Women account for approximately 80% to 90% of TA cases, and the disease often manifests between the ages of 10 to 40 years [9]. The condition is prevalent worldwide, with Asia having the highest frequency [10]. Japan estimated roughly 150 new TA cases a year [13]. The aorta, branches, and pulmonary arteries are all affected by the chronic inflammatory condition known as TA. The inflammation results in varying degrees of stenosis, occlusion, or dilatation of the afflicted arteries. Since Mikito Takayasu, a Japanese ophthalmologist, officially reported the disease in 1908 [11], a great deal has been learnt about the condition, even if the actual cause and pathophysiology are still unclear. Furthermore, the symptoms might range from fever, ineptitude, and weight loss to potentially fatal hyponatremia, hypoglycemia, and cardiac failure. Obstetricians, cardiologists, rheumatologists, anesthesiologists, and neonatologists are among the specialists who work together to treat TA. The ultimate goals include reducing inflammation and treating critical concerns such as occlusive or stenotic lesions and hypertension [12].

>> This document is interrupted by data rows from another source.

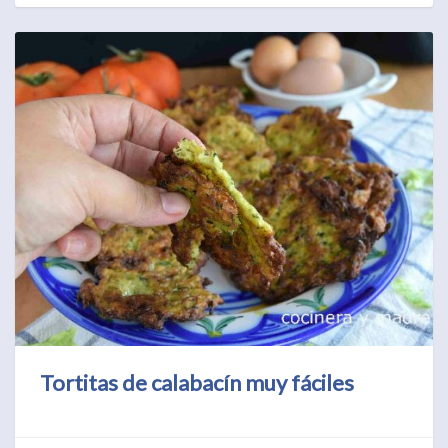
Tortitas de calabacín muy fáciles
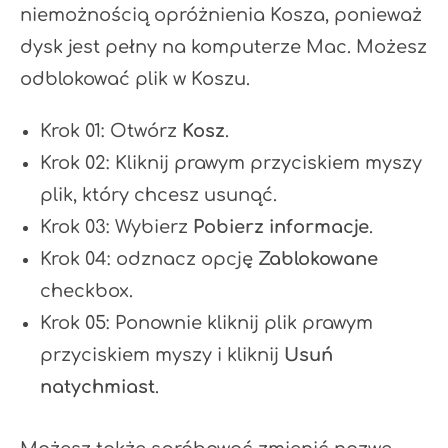
niemożnością opróżnienia Kosza, ponieważ
dysk jest pełny na komputerze Mac. Możesz
odblokować plik w Koszu.
Krok 01: Otwórz
Kosz
.
Krok 02: Kliknij prawym przyciskiem myszy
plik, który chcesz usunąć.
Krok 03: Wybierz
Pobierz informacje
.
Krok 04: odznacz opcję
Zablokowane
checkbox.
Krok 05: Ponownie kliknij plik prawym
przyciskiem myszy i kliknij
Usuń
natychmiast
.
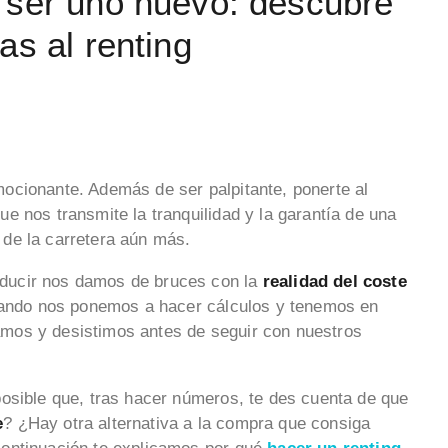
 ser uno nuevo: descubre
as al renting
ocionante. Además de ser palpitante, ponerte al
e nos transmite la tranquilidad y la garantía de una
 de la carretera aún más.
ducir nos damos de bruces con la
realidad del coste
uando nos ponemos a hacer cálculos y tenemos en
mos y desistimos antes de seguir con nuestros
osible que, tras hacer números, te des cuenta de que
e
? ¿Hay otra alternativa a la compra que consiga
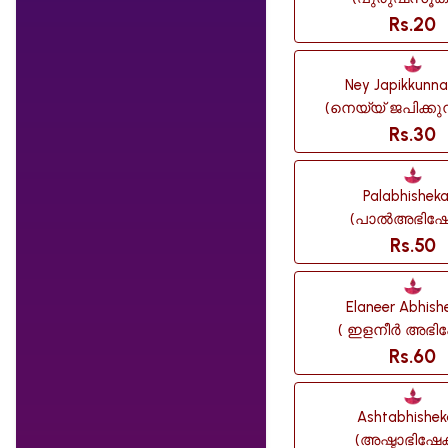
Rs.20
Ney Japikkunna
(നെയ്യ് ജപിക്കുന
Rs.30
Palabhishek
(പാൽഅഭിഷേ
Rs.50
Elaneer Abhis
( ഇളനീർ അഭി
Rs.60
Ashtabhishe
(അഷ്ടാഭിഷേക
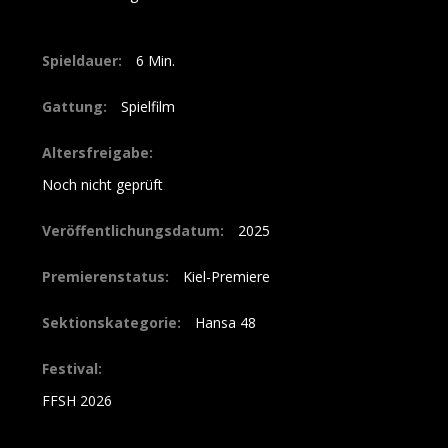
Spieldauer:
6
Gattung:
Spielfilm
Altersfreigabe:
Noch nicht geprüft
Veröffentlichungsdatum:
2025
Premierenstatus:
Kiel-Premiere
Sektionskategorie:
Hansa 48
Festival:
FFSH 2026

Preconception treatment is essential for treating women of childbearing age having TA. However, such type of therapy will mainly concentrate on dosage adjustments, stopping cytotoxic medications, folic acid supplementation throughout the pre-conception phase, and the best time to become pregnant. Similarly, patients are recommended to plan an early visit for routine prenatal care because TA is possible throughout the remission phase; pregnancy should also be planned for better outcomes without much problem. In addition to standard antenatal checkups, serial monitoring of blood pressure, renal function, and cardiac status, and pre-eclamptic screening are critical in these patients. The daily count of foetal kicks, gravidogram, serial foetal biometry, biophysical profile, and foetal Doppler are also essential components of foetal surveillance. Pregnancy does not impact TA's progress. However, maintaining blood pressure control is crucial since any rise could cause an aneurysm to burst, causing hypotension or maternal cerebral ischemia. The ineffectiveness of peripheral blood pressure monitoring may also make it more challenging to treat hypertension in these people because upper extremity pulses may be absent. The monitoring of blood pressure several times in extremities or invasive blood pressure monitoring can benefit patients.

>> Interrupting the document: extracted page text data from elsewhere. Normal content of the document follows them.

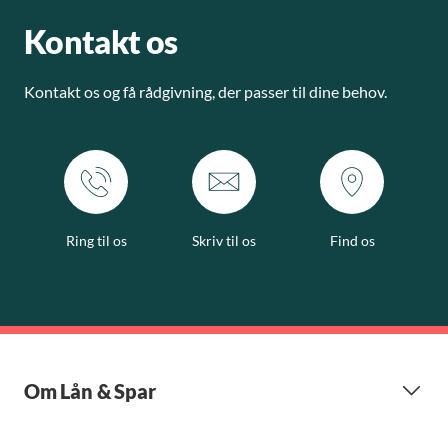
Kontakt os
Kontakt os og få rådgivning, der passer til dine behov.
Ring til os
Skriv til os
Find os
Om Lån & Spar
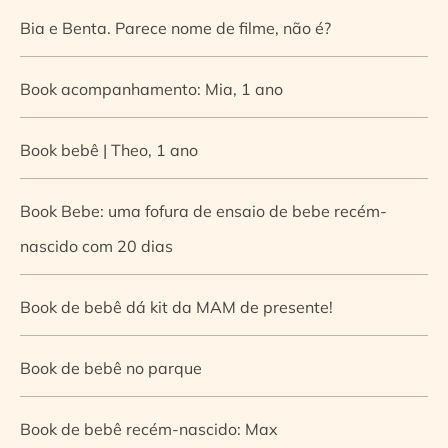
Bia e Benta. Parece nome de filme, não é?
Book acompanhamento: Mia, 1 ano
Book bebê | Theo, 1 ano
Book Bebe: uma fofura de ensaio de bebe recém-
nascido com 20 dias
Book de bebê dá kit da MAM de presente!
Book de bebê no parque
Book de bebê recém-nascido: Max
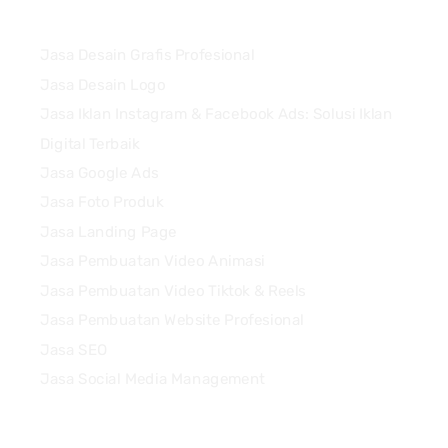
Services
Jasa Desain Grafis Profesional
Jasa Desain Logo
Jasa Iklan Instagram & Facebook Ads: Solusi Iklan
Digital Terbaik
Jasa Google Ads
Jasa Foto Produk
Jasa Landing Page
Jasa Pembuatan Video Animasi
Jasa Pembuatan Video Tiktok & Reels
Jasa Pembuatan Website Profesional
Jasa SEO
Jasa Social Media Management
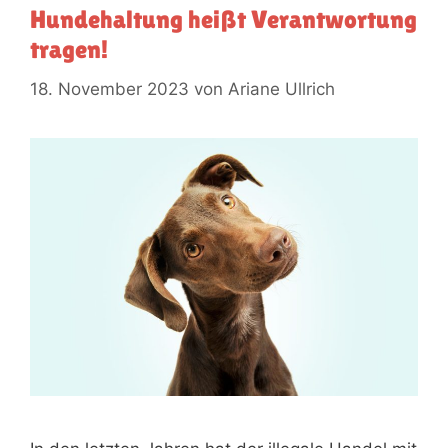
Hundehaltung heißt Verantwortung
tragen!
18. November 2023
von
Ariane Ullrich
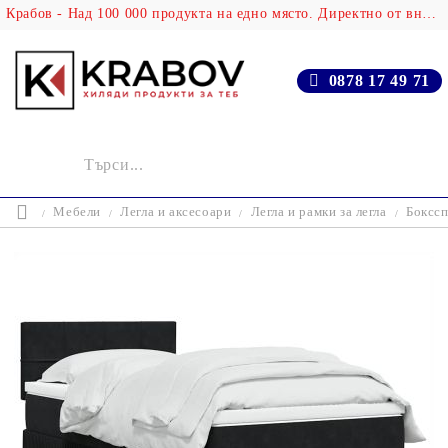
Крабов - Над 100 000 продукта на едно място. Директно от вносителя!
0878 17 49 71
Мебели
Легла и аксесоари
Легла и рамки за легла
Бокссп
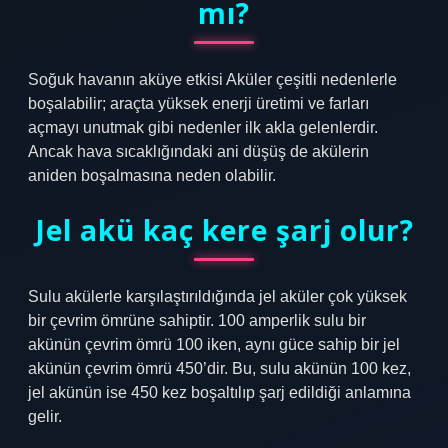
mı?
Soğuk havanın aküye etkisi Aküler çeşitli nedenlerle
boşalabilir; araçta yüksek enerji üretimi ve farları
açmayı unutmak gibi nedenler ilk akla gelenlerdir.
Ancak hava sıcaklığındaki ani düşüş de akülerin
aniden boşalmasına neden olabilir.
Jel akü kaç kere şarj olur?
Sulu akülerle karşılaştırıldığında jel aküler çok yüksek
bir çevrim ömrüne sahiptir. 100 amperlik sulu bir
akünün çevrim ömrü 100 iken, aynı güce sahip bir jel
akünün çevrim ömrü 450’dir. Bu, sulu akünün 100 kez,
jel akünün ise 450 kez boşaltılıp şarj edildiği anlamına
gelir.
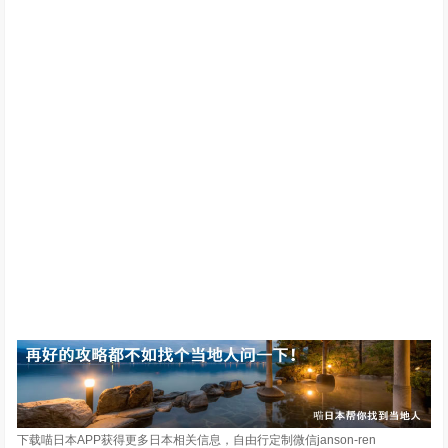
下载喵日本APP获得更多日本相关信息，自由行定制微信janson-ren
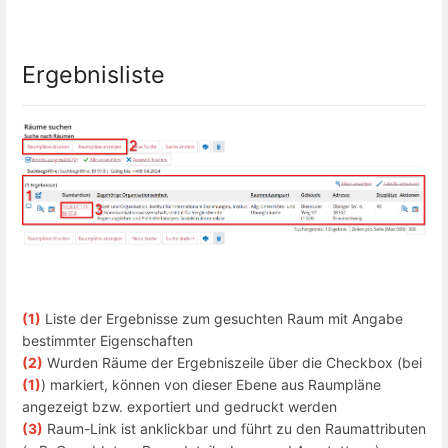
Ergebnisliste
(1)
Liste der Ergebnisse zum gesuchten Raum mit Angabe
bestimmter Eigenschaften
(2)
Wurden Räume der Ergebniszeile über die Checkbox (bei
(1)
) markiert, können von dieser Ebene aus Raumpläne
angezeigt bzw. exportiert und gedruckt werden
(3)
Raum-Link ist anklickbar und führt zu den Raumattributen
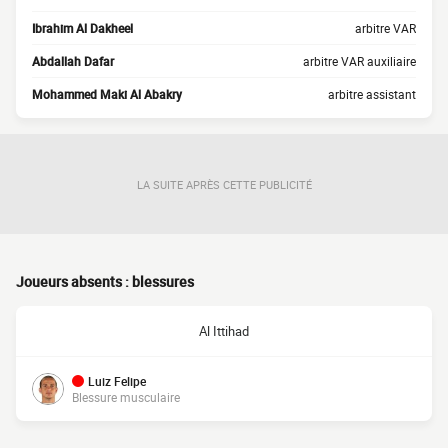
Ibrahim Al Dakheel
arbitre VAR
Abdallah Dafar
arbitre VAR auxiliaire
Mohammed Maki Al Abakry
arbitre assistant
LA SUITE APRÈS CETTE PUBLICITÉ
Joueurs absents : blessures
Al Ittihad
Luiz Felipe
Blessure musculaire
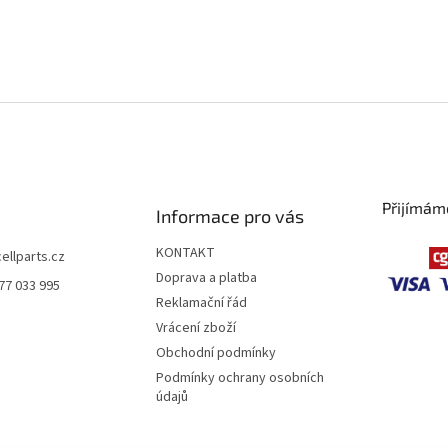
Přijímám
Informace pro vás
KONTAKT
cellparts.cz
Doprava a platba
77 033 995
Reklamační řád
Vrácení zboží
Obchodní podmínky
Podmínky ochrany osobních
údajů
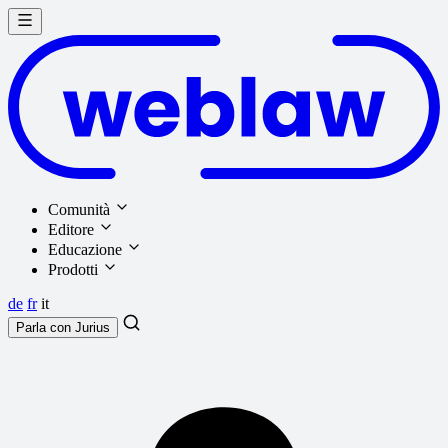
Comunità
Editore
Educazione
Prodotti
de
fr
it
Parla con
Jurius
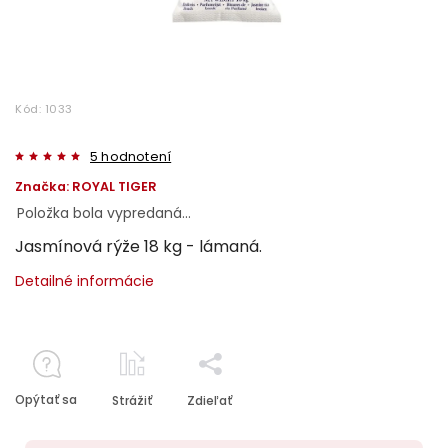
Kód:
1033
5 hodnotení
Značka:
ROYAL TIGER
Položka bola vypredaná…
Jasmínová rýže 18 kg - lámaná.
Detailné informácie
Opýtať sa
Strážiť
Zdieľať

However, managing blood pressure may be challenging because of the physiological changes that occur during pregnancy. Any patient with TA should make plans to get pregnant once their blood pressure and condition are stable. Antihypertensive medicine must be regulated, and angiotensin inhibitors and angiotensin-converting enzyme (ACE) inhibitors must be contraindicated. On the other hand, it has been demonstrated that hypertension which is out of control during pregnancy is associated with aortic dissection, cardiac and renal failure, stroke, and maternal death. Ultimately, for patients with TA, vaginal delivery has emerged as the optimal method of labour management. Epidural analgesia has also been promoted for use during childbirth.

Conclusions

This is an exciting report of successful pregnancy and live birth after the diagnosis of TA in a pregnant female, who despite the cardiovascular risk was safely delivered with a healthy child. TA being a rare disease, not a lot has been studied about its correlation with pregnancy. Symptomatic treatment remains the mainstay of treatment for now. Obstetricians face a difficult problem while caring for pregnant women with TA. The ideal care for pregnant individuals with this condition remains elusive despite improvements in cardiovascular management and the introduction of cutting-edge medications. Further studies are required to further our understanding of disease progression.